> Work order
Give the whole listing again, exactly as written.

> Records shown

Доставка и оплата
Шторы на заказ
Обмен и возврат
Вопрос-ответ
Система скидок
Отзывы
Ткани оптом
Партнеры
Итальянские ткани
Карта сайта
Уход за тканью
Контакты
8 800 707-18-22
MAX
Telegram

> Result below
Доставка и оплата
Шторы на заказ
Обмен и возврат
Вопрос-ответ
Система скидок
Отзывы
Ткани оптом
Партнеры
Итальянские ткани
Карта сайта
Уход за тканью
Контакты
8 800 707-18-22
MAX
Telegram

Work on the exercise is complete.